進行性網膜萎縮症とは
進行性網膜萎縮の初期症状は、暗いところ(夕暮れや夜間)で目が見えにくくなります。これは徐々に進行し、最終的には失明してしまいます。しかし、視覚(視力)の低下は、徐々に進行するため、見えないことに順応し、飼い主がなかなか気づかないこともよくあります。また、二次的に白内障を併発することがあります。犬種や進行性網膜萎縮の種類によって進行の速さや発症の時期は異なり、比較的若いうちに盲目となることもあれば、中年齢まである程度の視覚を維持することもあります。
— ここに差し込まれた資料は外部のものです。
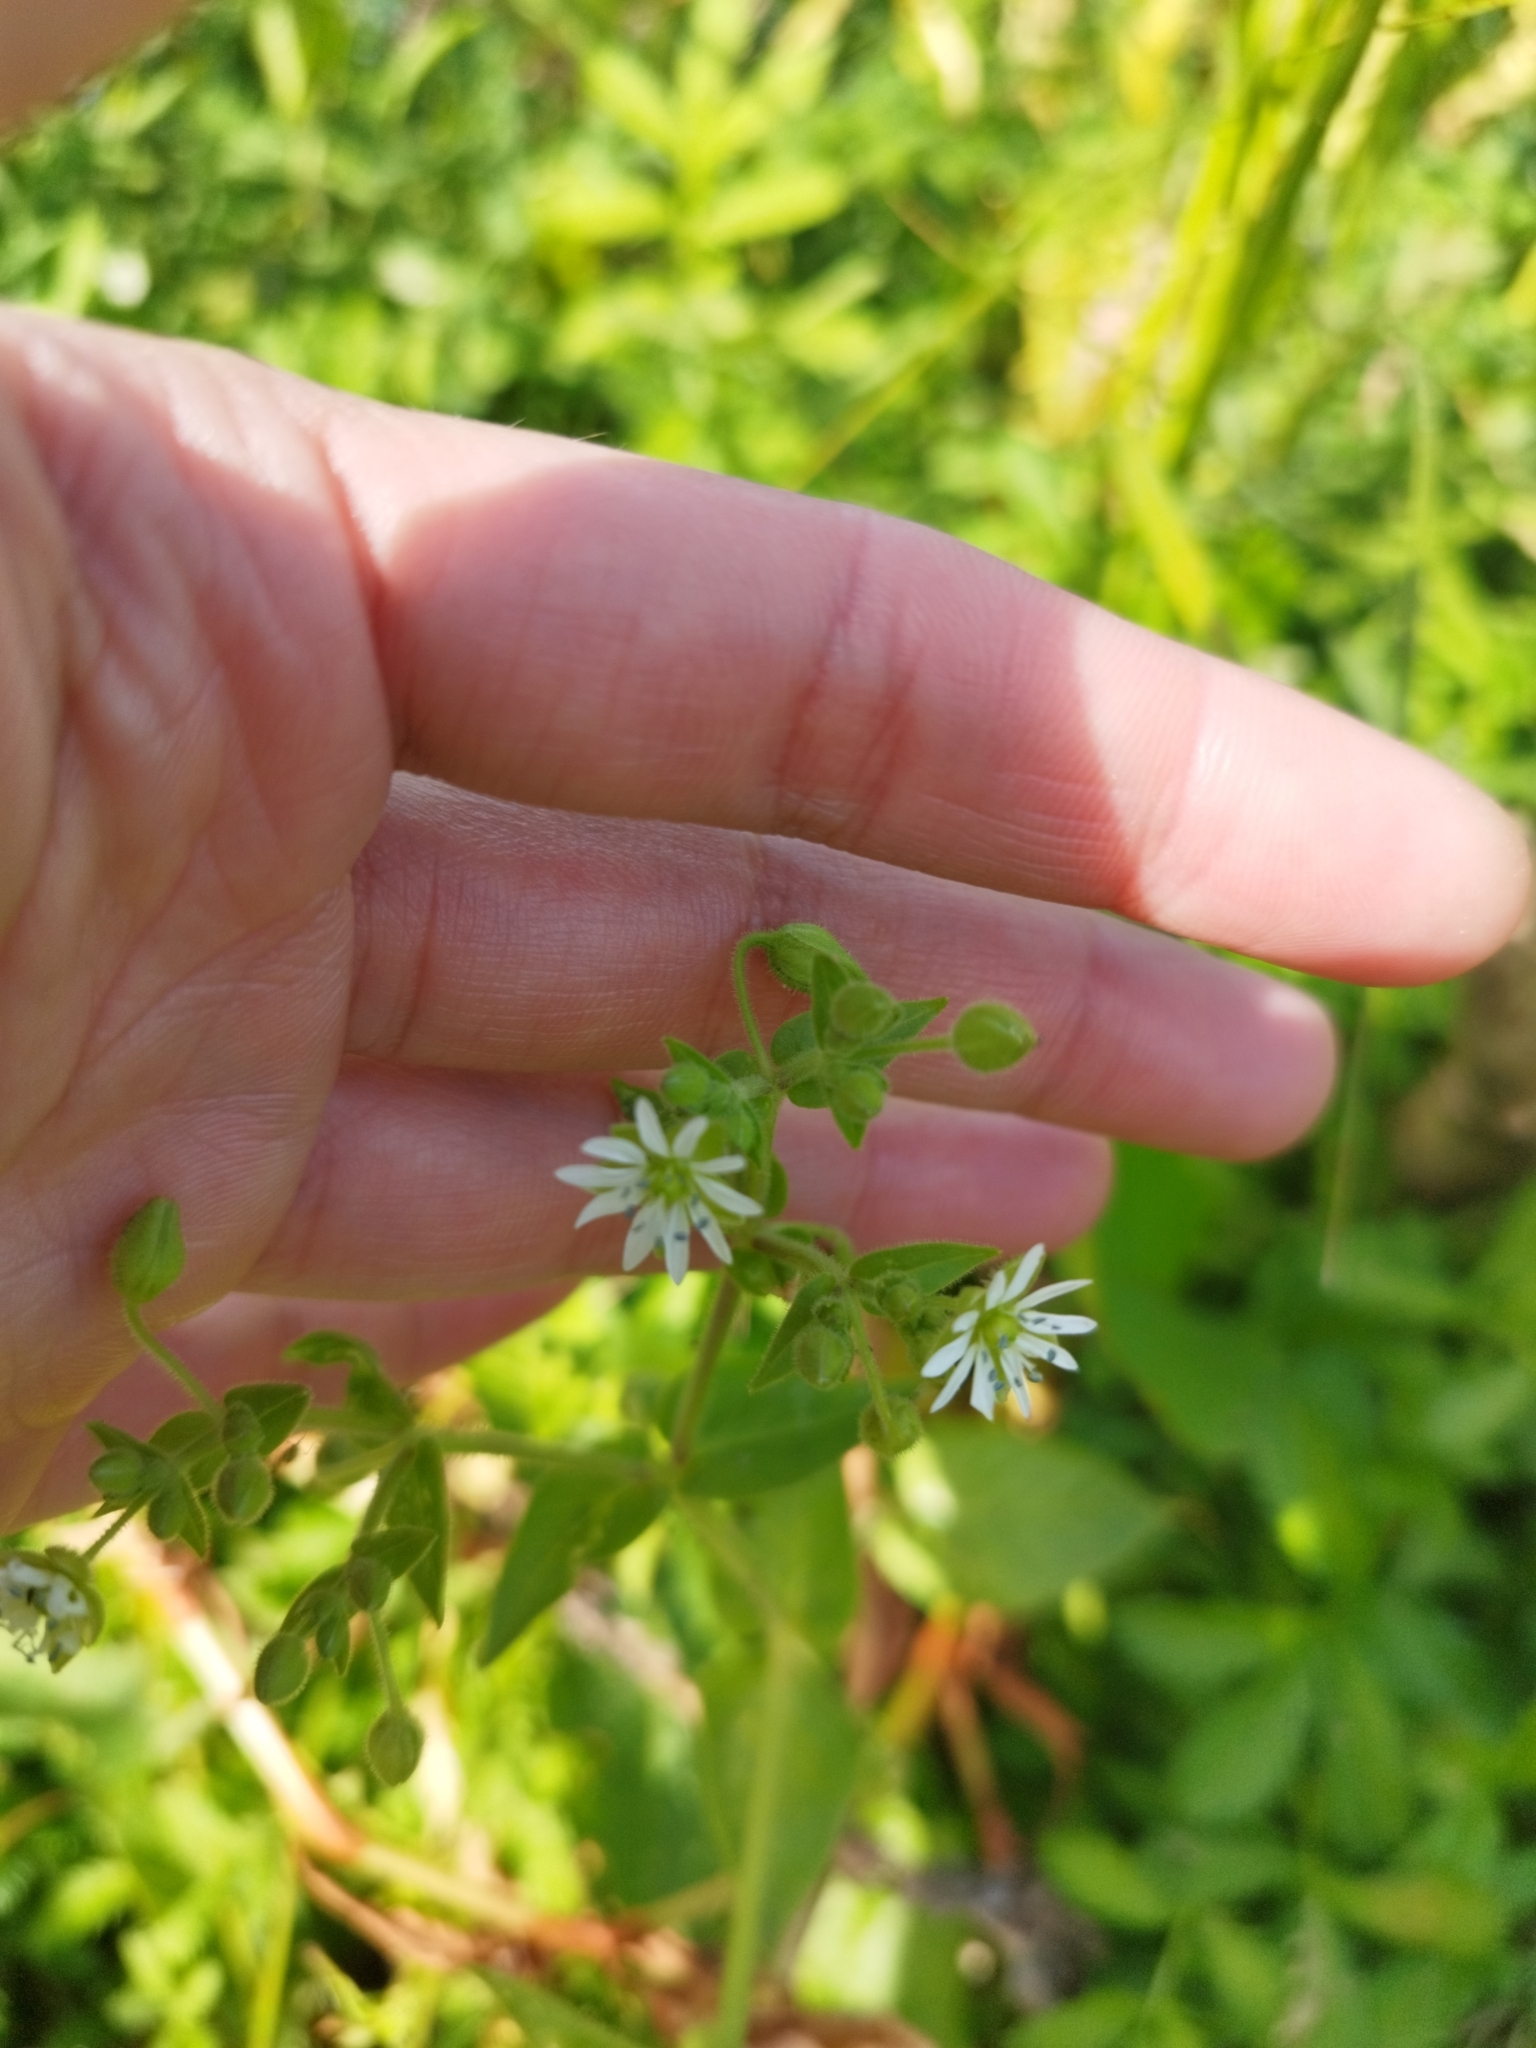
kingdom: Plantae
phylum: Tracheophyta
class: Magnoliopsida
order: Caryophyllales
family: Caryophyllaceae
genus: Stellaria
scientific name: Stellaria aquatica
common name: Water chickweed
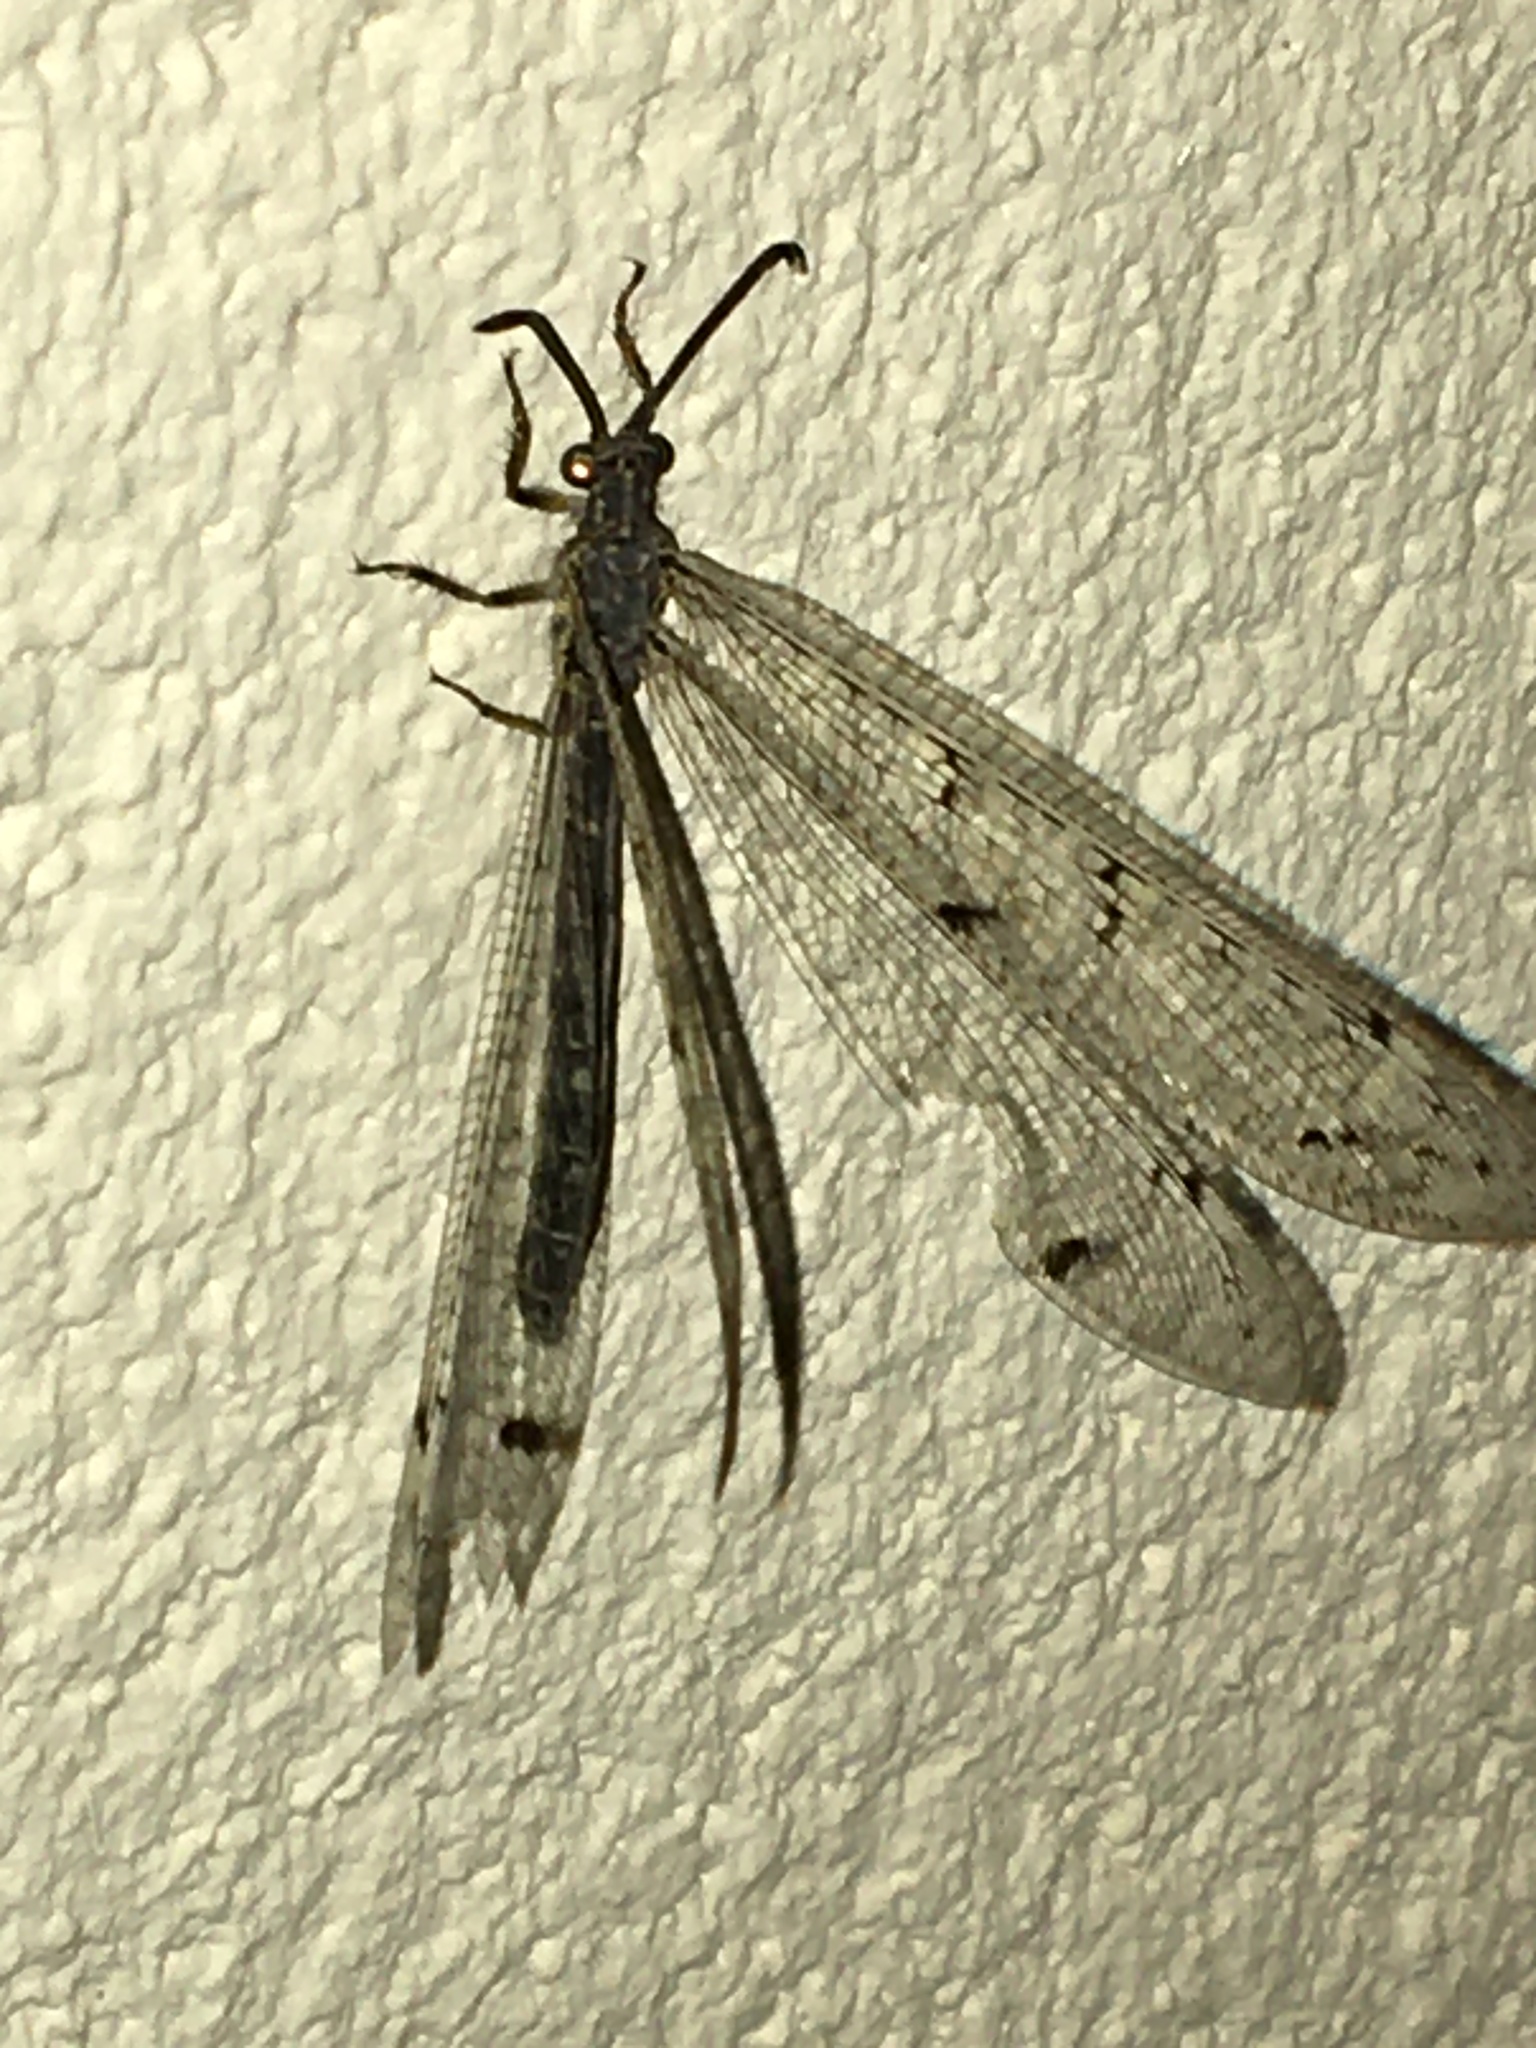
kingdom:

シベリアンハスキ-においては、X性染色体伴性不完全優性とされ、さらに変異の仕方によっていくつかのタイプに分類し、その中のタイプ1にあたります。X連鎖性進行性網膜萎縮1(XLPRA1)といいます。
X連鎖性進行性網膜萎縮1(XLPRA1)
遅発性のPRA。XLPRA1タイプはXLPRA2タイプより比較的症状が軽度とされていますが、約3-5歳で発症、その後重症化すると網膜変性が進行します。雌犬では、キャリアの場合も症状を示します。これは個々の細胞が、メスのもつX性染色体の2本のうち、1本だけをえらんで使う為です。つまり、変異遺伝子を含む染色体を選んで使用する視細胞は侵されます。結果的に、部分的な網膜の変性が認められるようになります。
犬舎の取り組み
進行性網膜萎縮症と一口に言っても、犬種によって原因となる遺伝子が異なります。シベリアンハスキ-においては、PRGR遺伝子の変異が原因とされ、”X連鎖性進行性網膜萎縮1(XLPRA1)”と分類されています。現在までに有効な治療法は確立されておらず、予防法もありません。犬舎として次世代に遺伝子を引き継がせない為、交配時には必ず親(両親)となるシベリアンハスキ-について検査を行い、問題のない事を確認しています。